→ **Task details**
Determine how many lines in the records that follow hold the string "Avenida". Only that number should be returned.

→ **Dataset entries**
------------

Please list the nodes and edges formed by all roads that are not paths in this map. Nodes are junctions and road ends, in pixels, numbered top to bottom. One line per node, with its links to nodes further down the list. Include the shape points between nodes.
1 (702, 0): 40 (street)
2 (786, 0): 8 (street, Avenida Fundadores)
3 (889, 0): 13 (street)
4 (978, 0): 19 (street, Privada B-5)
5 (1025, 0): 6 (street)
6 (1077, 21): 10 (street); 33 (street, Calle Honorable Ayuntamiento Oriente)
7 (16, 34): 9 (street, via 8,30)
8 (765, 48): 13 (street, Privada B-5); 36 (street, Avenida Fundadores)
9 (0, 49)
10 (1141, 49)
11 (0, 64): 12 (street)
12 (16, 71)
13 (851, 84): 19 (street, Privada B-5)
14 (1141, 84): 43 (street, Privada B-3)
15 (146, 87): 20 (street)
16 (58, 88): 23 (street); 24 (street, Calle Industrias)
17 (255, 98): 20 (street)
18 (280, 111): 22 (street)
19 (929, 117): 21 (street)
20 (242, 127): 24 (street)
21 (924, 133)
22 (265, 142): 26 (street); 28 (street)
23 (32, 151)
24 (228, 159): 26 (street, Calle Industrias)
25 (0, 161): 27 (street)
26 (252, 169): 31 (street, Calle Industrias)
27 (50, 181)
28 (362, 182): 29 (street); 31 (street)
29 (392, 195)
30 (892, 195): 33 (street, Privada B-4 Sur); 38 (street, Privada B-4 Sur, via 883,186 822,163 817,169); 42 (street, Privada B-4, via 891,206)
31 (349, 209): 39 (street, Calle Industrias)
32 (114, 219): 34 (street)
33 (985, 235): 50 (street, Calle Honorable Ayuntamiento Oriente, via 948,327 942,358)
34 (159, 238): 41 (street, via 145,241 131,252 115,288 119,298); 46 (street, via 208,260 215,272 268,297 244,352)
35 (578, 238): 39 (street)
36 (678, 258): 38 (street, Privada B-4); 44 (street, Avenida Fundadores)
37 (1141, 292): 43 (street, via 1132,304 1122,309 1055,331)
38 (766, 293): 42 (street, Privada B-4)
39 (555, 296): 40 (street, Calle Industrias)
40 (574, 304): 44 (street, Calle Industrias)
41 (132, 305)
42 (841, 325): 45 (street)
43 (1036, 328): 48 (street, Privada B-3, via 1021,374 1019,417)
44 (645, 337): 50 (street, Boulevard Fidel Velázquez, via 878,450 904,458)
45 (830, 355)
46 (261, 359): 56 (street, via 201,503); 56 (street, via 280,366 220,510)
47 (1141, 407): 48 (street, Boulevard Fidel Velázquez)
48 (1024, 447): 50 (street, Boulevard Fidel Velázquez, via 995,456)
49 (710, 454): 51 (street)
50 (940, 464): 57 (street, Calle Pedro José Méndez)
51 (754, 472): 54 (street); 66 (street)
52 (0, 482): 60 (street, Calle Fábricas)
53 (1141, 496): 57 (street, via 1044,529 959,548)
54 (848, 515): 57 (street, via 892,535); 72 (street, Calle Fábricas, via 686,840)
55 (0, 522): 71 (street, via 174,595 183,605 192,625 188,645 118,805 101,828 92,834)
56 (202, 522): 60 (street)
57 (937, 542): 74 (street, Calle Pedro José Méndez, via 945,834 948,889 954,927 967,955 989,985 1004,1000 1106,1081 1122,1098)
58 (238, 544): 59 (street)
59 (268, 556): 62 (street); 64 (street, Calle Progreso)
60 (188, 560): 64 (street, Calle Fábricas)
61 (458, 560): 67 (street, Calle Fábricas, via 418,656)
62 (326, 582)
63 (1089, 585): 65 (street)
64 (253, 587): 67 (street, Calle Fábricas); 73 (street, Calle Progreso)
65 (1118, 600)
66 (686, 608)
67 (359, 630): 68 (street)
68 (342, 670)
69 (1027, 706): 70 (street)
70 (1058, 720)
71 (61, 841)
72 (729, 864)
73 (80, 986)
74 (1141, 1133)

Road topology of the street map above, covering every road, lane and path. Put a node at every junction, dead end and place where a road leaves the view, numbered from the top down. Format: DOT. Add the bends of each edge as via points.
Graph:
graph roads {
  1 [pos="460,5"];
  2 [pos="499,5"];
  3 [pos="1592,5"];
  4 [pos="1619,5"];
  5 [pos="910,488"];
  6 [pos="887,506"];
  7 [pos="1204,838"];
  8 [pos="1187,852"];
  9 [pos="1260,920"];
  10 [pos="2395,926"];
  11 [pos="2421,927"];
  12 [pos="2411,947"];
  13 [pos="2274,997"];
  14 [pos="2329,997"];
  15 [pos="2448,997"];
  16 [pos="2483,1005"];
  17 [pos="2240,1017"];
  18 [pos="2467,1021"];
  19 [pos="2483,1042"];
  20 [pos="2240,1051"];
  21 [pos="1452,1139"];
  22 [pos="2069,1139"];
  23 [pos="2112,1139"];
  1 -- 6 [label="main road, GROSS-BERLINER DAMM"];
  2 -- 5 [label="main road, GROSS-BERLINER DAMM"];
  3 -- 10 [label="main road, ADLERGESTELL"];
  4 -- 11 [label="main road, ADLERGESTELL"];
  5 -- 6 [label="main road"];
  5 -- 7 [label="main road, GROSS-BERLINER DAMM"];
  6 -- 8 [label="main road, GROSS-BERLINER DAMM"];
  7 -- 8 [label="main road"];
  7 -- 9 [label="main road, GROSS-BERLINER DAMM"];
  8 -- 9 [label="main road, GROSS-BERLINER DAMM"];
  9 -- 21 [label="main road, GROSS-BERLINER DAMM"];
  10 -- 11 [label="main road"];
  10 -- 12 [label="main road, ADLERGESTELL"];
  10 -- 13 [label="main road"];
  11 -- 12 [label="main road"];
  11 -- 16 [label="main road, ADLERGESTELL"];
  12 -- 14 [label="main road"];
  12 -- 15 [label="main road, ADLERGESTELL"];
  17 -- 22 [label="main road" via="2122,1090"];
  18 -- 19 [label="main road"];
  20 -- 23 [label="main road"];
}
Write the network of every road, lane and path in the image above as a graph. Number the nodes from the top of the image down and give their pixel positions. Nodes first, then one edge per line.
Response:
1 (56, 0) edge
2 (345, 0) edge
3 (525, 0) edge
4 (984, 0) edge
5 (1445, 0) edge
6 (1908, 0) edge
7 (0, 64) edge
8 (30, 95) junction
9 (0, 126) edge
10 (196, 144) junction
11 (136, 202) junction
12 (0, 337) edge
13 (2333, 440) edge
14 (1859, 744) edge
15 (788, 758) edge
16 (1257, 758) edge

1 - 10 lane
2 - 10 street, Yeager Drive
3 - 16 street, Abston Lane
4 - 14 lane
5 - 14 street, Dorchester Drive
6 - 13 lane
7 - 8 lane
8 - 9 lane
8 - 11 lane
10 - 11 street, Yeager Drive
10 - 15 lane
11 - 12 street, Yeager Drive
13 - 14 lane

------------

→ **Solution**
3